[Nummer 2]
Zusje en broertje.
Dezer dagen hebben wij een bijeenkomst bijgewoond van de Maatschappij voor Woordkunst en we zijn tot de slotsom gekomen dat deze Maatschappij en ons Genootschap eigenlijk ‘zusje en broertje’ zijn. Want hetgeen wij beoogen op 't stuk van het schrijven der taal, tracht genoemde Mij. te bereiken in zake het spreken: zuiver Nederlandsch.
Er wordt inderdaad bar slecht gesproken in ons land en we zouden waarlijk niet durven zeggen, wat we gebrekkiger doen: spreken of schrijven. Wanneer men, natuurlijk, de dialecten buiten beschouwing laat (dat zijn historische complexen), dan moet het ons treffen, hoeveel slordiger de gemiddelde Nederlander zijn taal spreekt dan b.v. de gemiddelde Franschman of Engelschman. En wij zijn óók nog slordiger dan de gemiddelde Duitscher al kan die óók wel eens zonderling met zijn taalklanken omgaan, voornamelijk echter met zijn medeklinkers - een echte Berlijner zegt: ‘Eene jut jebratene Jans ist 'ne richtije Jabe Jottes’ - terwijl wij vooral de klinkers verslonzen. Over 't algemeen moet men trouwens, om een taal goed te hooren spreken, niet in de hoofdsteden zijn; het ‘Cockney-’ Engelsch van de geboren City-Londenaars is bekend evenals de illustratie daarvan door het volgende gesprekje tusschen iemand die wel en iemand die niet een ‘Cockney’ was:
Cockney: ‘It is very 'ot in the hair’.

━━━

## [OPDRACHT 1]
Beantwoord de volgende vragen over de leestekst.
(a) Van welke maatschappij hebben de schrijvers een bijeenkomst bijgewoond?
(b) Welke klanken verslonzen de Nederlanders volgens de leestekst vooral?
(c) Met welke klanken gaat de Duitser volgens de leestekst voornamelijk zonderling om?
## [OPDRACHT 2]
Herhaal woordelijk het stuk uit de leestekst van "Dezer dagen hebben" tot en met "spreken: zuiver Nederlandsch.".

[Rijen uit een gegevensverzameling]
━━━

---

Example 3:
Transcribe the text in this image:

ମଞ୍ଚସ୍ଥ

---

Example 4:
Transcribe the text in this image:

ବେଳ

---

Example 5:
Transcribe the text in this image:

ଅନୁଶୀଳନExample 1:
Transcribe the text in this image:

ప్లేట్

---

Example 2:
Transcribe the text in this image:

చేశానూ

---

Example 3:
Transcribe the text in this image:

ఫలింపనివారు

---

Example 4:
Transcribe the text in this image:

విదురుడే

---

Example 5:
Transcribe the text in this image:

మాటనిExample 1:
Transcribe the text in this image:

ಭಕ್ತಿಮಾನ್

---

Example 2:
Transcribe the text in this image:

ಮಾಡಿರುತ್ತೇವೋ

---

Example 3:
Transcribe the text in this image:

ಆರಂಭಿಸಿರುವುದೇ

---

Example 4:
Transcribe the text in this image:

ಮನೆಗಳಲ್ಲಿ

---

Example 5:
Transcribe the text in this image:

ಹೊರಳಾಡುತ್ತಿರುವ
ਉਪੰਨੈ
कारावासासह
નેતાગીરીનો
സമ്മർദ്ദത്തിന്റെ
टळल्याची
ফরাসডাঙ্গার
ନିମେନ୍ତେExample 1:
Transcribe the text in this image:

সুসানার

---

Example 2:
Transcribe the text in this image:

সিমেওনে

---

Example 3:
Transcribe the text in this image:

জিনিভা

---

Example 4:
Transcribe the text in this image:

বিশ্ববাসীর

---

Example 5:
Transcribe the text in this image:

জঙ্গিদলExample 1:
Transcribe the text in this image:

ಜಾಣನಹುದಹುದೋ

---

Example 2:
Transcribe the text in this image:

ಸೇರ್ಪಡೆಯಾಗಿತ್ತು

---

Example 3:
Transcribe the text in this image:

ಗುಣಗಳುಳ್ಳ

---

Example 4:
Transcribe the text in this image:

━━━

## [UITGEWERKTE OPLOSSING 1]
(a) De Maatschappij voor Woordkunst.
(b) De klinkers.
(c) Met zijn medeklinkers.

## [UITGEWERKTE OPLOSSING 2]
Dezer dagen hebben wij een bijeenkomst bijgewoond van de Maatschappij voor Woordkunst en we zijn tot de slotsom gekomen dat deze Maatschappij en ons Genootschap eigenlijk ‘zusje en broertje’ zijn. Want hetgeen wij beoogen op 't stuk van het schrijven der taal, tracht genoemde Mij. te bereiken in zake het spreken: zuiver Nederlandsch.